┌──
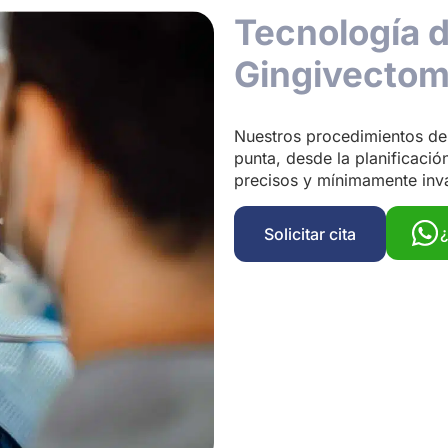
Tecnología 
Gingivectom
Nuestros procedimientos de
punta, desde la planificació
precisos y mínimamente inv
Solicitar cita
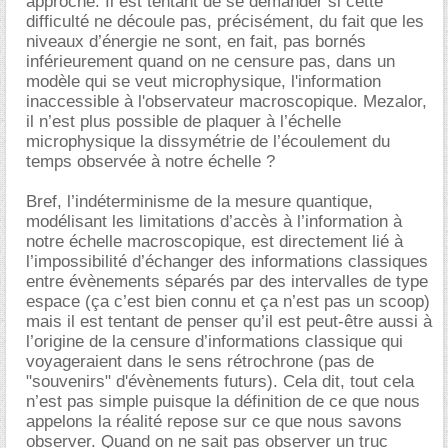
approche. Il est tentant de se demander si cette
difficulté ne découle pas, précisément, du fait que les
niveaux d’énergie ne sont, en fait, pas bornés
inférieurement quand on ne censure pas, dans un
modèle qui se veut microphysique, l'information
inaccessible à l'observateur macroscopique. Mezalor,
il n’est plus possible de plaquer à l’échelle
microphysique la dissymétrie de l’écoulement du
temps observée à notre échelle ?
Bref, l’indéterminisme de la mesure quantique,
modélisant les limitations d’accès à l’information à
notre échelle macroscopique, est directement lié à
l’impossibilité d’échanger des informations classiques
entre évènements séparés par des intervalles de type
espace (ça c’est bien connu et ça n’est pas un scoop)
mais il est tentant de penser qu’il est peut-être aussi à
l’origine de la censure d’informations classique qui
voyageraient dans le sens rétrochrone (pas de
"souvenirs" d'évènements futurs). Cela dit, tout cela
n’est pas simple puisque la définition de ce que nous
appelons la réalité repose sur ce que nous savons
observer. Quand on ne sait pas observer un truc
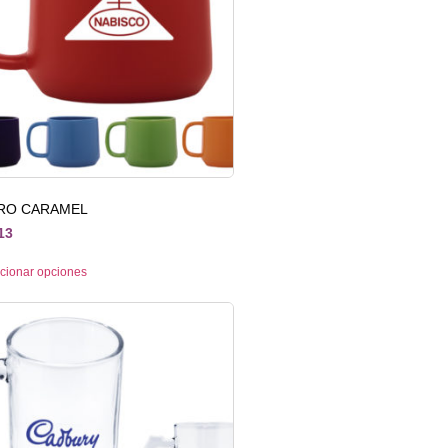
RO CARAMEL
13
cionar opciones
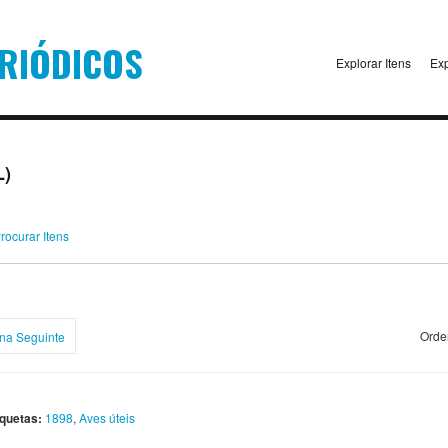
Explorar Itens
Exp
L)
rocurar Itens
Orde
na Seguinte
iquetas:
1898
,
Aves úteis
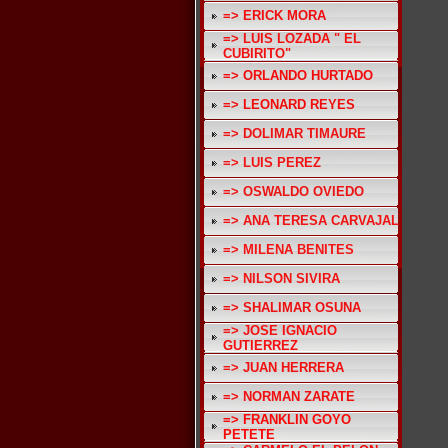
=> ERICK MORA
=> LUIS LOZADA " EL
CUBIRITO"
=> ORLANDO HURTADO
=> LEONARD REYES
=> DOLIMAR TIMAURE
=> LUIS PEREZ
=> OSWALDO OVIEDO
=> ANA TERESA CARVAJAL
=> MILENA BENITES
=> NILSON SIVIRA
=> SHALIMAR OSUNA
=> JOSE IGNACIO
GUTIERREZ
=> JUAN HERRERA
=> NORMAN ZARATE
=> FRANKLIN GOYO
PETETE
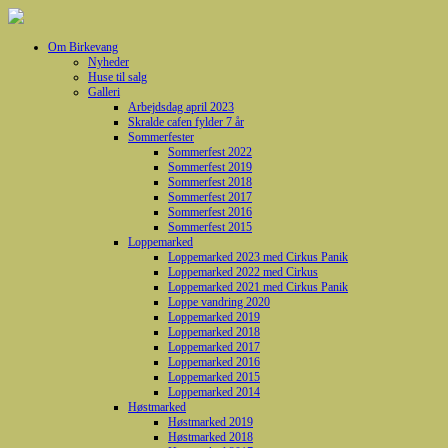
Om Birkevang
Nyheder
Huse til salg
Galleri
Arbejdsdag april 2023
Skralde cafen fylder 7 år
Sommerfester
Sommerfest 2022
Sommerfest 2019
Sommerfest 2018
Sommerfest 2017
Sommerfest 2016
Sommerfest 2015
Loppemarked
Loppemarked 2023 med Cirkus Panik
Loppemarked 2022 med Cirkus
Loppemarked 2021 med Cirkus Panik
Loppe vandring 2020
Loppemarked 2019
Loppemarked 2018
Loppemarked 2017
Loppemarked 2016
Loppemarked 2015
Loppemarked 2014
Høstmarked
Høstmarked 2019
Høstmarked 2018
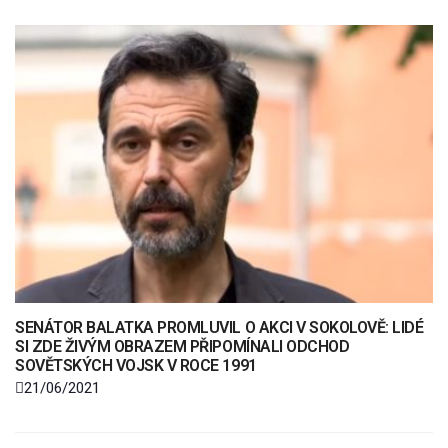
SENÁTOR BALATKA PROMLUVIL O AKCI V SOKOLOVĚ: LIDÉ
SI ZDE ŽIVÝM OBRAZEM PŘIPOMÍNALI ODCHOD
SOVĚTSKÝCH VOJSK V ROCE 1991
21/06/2021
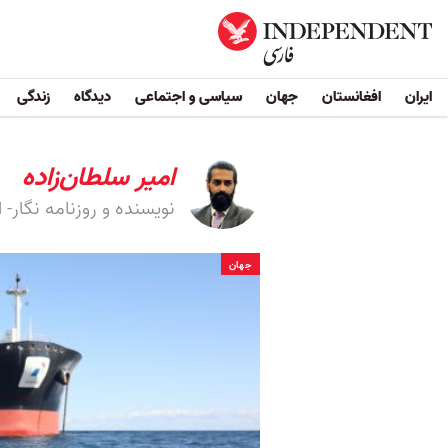
ایران
افغانستان
جهان
سیاسی و اجتماعی
دیدگاه
زندگی
امیر سلطان‌زاده
نویسنده و روزنامه نگار- 
جهان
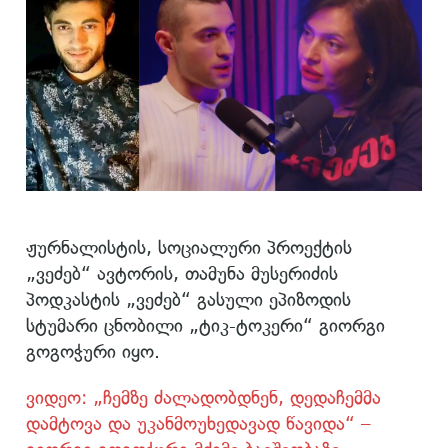
ჟურნალისტის, სოციალური პროექტის
„ვეძებ“ ავტორის, თამუნა მუსერიძის
პოდკასტის „ვეძებ“ გასული ეპიზოდის
სტუმარი ცნობილი „ტიკ-ტოკერი“ გიორგი
გოგოჭური იყო.
ვიდეო: „ჩემზე ძალადობდნენ, დედაჩემმა
დამტოვა და უკანმოუხედავად წავიდა“ –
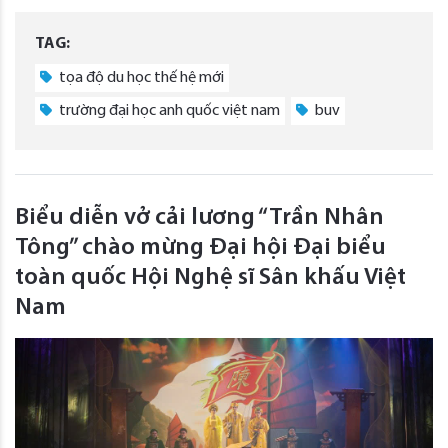
TAG:
tọa độ du học thế hệ mới
trường đại học anh quốc việt nam
buv
Biểu diễn vở cải lương “Trần Nhân
Tông” chào mừng Đại hội Đại biểu
toàn quốc Hội Nghệ sĩ Sân khấu Việt
Nam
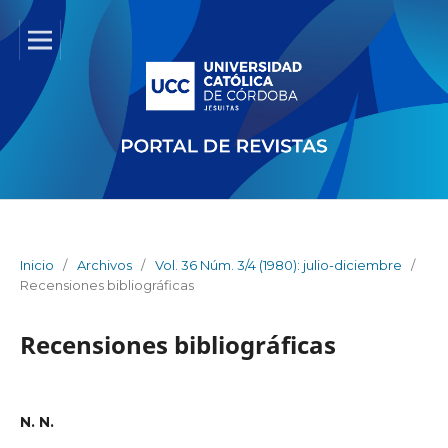
Inicio
/
Archivos
/
Vol. 36 Núm. 3/4 (1980): julio-diciembre
/
Recensiones bibliográficas
Recensiones bibliográficas
N. N.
└──
- **Assignment**
Reproduce the text of the records from their very start through the line that contains "Solicitar cita", including both ends. Leave the pictures out of your answer.

- **The answer**
Tecnología 
Gingivectom
Nuestros procedimientos de
punta, desde la planificació
precisos y mínimamente inv
Solicitar cita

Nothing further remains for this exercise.